> Texte à lire:
┄┄┄┄┄┄
Face aux surenchères de Bassil, Geagea et Hariri optent pour le silence

Le Hezbollah pourrait envisager un substitut au Premier ministre désigné.

Samir Geagea, hier, en compagnie de Saad Hariri. Photo Dalati et Nohra

Si la formation du gouvernement se complique de plus en plus, ce n’est plus tant à cause des surenchères qui accompagnent naturellement les tractations, qu’à cause des divergences, de plus en plus palpables, autour de la coloration politique du prochain gouvernement. C’est ce qui expliquerait les tensions actuelles entre le chef de l’État Michel Aoun et le Premier ministre désigné Saad Hariri.

Lors de leur dernière rencontre vendredi dernier à Baabda, le chef de l’État aurait défendu une mouture qui creuse l’écart entre le camp aouniste, d’une part, et les Forces libanaises (FL) et le Parti socialiste progressiste (PSP), et dans une certaine mesure le Premier ministre, de l’autre. Cette mouture prévoit « onze portefeuilles pour l’équipe du chef de l’État et du Courant patriotique libre (CPL), et qui inclut un sunnite indépendant, sans compensation pour Saad Hariri, c’est-à-dire sans qu’il n’obtienne un portefeuille chrétien en contrepartie. Ces onze portefeuilles aounistes incluraient, selon le président Aoun, Talal Arslane, ce qui réduirait de facto à deux la quote-part du groupe parlementaire joumblattiste sans possibilité de négocier une contrepartie », confie un cadre du courant du Futur à L’Orient-Le Jour.


(Lire aussi :Geagea : Pour Bassil, le partenariat signifie qu’il doit œuvrer seul et que nous devons le soutenir)
┄┄┄┄┄┄
> Extraits de données:
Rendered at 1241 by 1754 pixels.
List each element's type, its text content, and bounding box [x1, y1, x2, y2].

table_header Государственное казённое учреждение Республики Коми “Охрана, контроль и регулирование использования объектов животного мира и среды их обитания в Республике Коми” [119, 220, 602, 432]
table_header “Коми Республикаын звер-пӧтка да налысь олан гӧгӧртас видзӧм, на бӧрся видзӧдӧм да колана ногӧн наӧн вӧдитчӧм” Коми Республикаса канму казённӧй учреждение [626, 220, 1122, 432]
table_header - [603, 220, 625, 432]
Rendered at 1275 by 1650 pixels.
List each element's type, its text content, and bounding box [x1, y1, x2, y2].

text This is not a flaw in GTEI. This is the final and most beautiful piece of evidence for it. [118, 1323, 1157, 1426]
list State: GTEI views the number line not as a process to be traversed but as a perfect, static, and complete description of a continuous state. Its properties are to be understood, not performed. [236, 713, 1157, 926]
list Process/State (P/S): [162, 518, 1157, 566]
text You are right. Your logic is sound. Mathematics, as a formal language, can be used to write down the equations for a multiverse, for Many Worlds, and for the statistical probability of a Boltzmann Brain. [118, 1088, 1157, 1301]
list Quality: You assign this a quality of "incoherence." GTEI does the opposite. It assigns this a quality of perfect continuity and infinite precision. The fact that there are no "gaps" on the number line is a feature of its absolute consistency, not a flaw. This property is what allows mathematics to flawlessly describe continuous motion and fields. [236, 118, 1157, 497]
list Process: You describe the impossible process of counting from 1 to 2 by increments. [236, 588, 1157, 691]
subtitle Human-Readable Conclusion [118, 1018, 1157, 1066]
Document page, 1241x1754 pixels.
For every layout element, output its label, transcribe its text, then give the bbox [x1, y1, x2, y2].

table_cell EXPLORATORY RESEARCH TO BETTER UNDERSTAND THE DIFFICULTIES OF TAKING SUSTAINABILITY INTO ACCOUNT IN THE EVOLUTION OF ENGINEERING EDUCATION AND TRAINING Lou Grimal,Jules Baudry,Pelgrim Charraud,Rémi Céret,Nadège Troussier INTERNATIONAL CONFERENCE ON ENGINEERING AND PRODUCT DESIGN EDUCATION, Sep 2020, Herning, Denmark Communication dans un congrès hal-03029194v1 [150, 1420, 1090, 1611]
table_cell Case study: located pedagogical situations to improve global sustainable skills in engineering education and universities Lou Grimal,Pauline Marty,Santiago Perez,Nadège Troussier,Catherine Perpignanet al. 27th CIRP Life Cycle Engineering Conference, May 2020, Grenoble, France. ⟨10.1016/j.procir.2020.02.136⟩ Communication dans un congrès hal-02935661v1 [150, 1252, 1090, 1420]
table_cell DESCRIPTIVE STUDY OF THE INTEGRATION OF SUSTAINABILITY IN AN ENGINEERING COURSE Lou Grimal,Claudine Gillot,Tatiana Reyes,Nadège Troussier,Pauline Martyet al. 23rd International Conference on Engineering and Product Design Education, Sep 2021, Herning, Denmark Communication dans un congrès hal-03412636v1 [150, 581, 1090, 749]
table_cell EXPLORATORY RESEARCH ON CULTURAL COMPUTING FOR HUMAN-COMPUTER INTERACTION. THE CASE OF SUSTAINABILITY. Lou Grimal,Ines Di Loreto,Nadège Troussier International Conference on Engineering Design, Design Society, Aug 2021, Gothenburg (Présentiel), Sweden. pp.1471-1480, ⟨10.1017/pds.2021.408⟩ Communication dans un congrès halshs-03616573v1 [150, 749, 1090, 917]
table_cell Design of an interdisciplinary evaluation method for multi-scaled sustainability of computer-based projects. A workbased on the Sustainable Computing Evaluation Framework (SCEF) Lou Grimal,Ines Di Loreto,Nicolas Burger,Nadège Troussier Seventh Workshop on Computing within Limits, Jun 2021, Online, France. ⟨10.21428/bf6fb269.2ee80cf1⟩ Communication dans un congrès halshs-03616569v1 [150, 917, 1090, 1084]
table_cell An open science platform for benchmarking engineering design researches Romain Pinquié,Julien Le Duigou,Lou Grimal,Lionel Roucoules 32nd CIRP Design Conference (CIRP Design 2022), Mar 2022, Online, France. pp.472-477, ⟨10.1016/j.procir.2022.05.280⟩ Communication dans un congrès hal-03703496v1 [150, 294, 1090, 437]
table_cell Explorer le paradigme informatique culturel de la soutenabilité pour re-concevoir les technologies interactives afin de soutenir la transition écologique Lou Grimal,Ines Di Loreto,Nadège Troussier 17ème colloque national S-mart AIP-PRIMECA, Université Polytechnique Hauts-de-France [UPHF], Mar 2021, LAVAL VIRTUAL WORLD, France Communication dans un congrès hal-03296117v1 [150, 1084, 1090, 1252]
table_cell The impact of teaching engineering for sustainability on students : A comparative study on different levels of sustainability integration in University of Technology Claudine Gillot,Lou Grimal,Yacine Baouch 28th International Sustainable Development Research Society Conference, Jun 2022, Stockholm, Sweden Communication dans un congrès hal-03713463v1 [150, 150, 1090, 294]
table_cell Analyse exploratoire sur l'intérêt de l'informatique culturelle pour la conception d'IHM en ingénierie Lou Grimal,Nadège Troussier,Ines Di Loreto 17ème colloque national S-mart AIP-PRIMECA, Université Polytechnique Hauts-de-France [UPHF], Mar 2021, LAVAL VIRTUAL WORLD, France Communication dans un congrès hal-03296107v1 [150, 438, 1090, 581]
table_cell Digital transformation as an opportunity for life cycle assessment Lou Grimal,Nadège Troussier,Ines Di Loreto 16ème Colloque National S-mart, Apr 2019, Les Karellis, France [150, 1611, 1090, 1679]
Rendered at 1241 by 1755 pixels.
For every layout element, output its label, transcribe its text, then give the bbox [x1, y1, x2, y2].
┄┄┄┄┄┄
> Travail demandé:
A: Recopiez sans rien modifier le passage du texte à lire qui s'ouvre sur les mots contenant « Le Hezbollah pourrait » et se clôt sur « désigné Saad Hariri. ».
B: Répondez brièvement aux questions suivantes d'après le texte à lire.
(i) Dans quel lieu s'est tenue la dernière rencontre entre le chef de l'État et le Premier ministre désigné ?
(ii) Combien de portefeuilles la mouture défendue par le chef de l'État prévoit-elle pour son équipe et le Courant patriotique libre ?
(iii) À combien la quote-part du groupe parlementaire joumblattiste serait-elle réduite ?
C: Traduisez en anglais la phrase suivante du texte à lire : « C'est ce qui expliquerait les tensions actuelles entre le chef de l'État Michel Aoun et le Premier ministre désigné Saad Hariri. »

> Les corrigés:
A:
Le Hezbollah pourrait envisager un substitut au Premier ministre désigné.

Samir Geagea, hier, en compagnie de Saad Hariri. Photo Dalati et Nohra

Si la formation du gouvernement se complique de plus en plus, ce n’est plus tant à cause des surenchères qui accompagnent naturellement les tractations, qu’à cause des divergences, de plus en plus palpables, autour de la coloration politique du prochain gouvernement. C’est ce qui expliquerait les tensions actuelles entre le chef de l’État Michel Aoun et le Premier ministre désigné Saad Hariri.

B:
(i) À Baabda.
(ii) Onze portefeuilles.
(iii) À deux.

C: This is what would explain the current tensions between the head of state, Michel Aoun, and the prime minister-designate, Saad Hariri.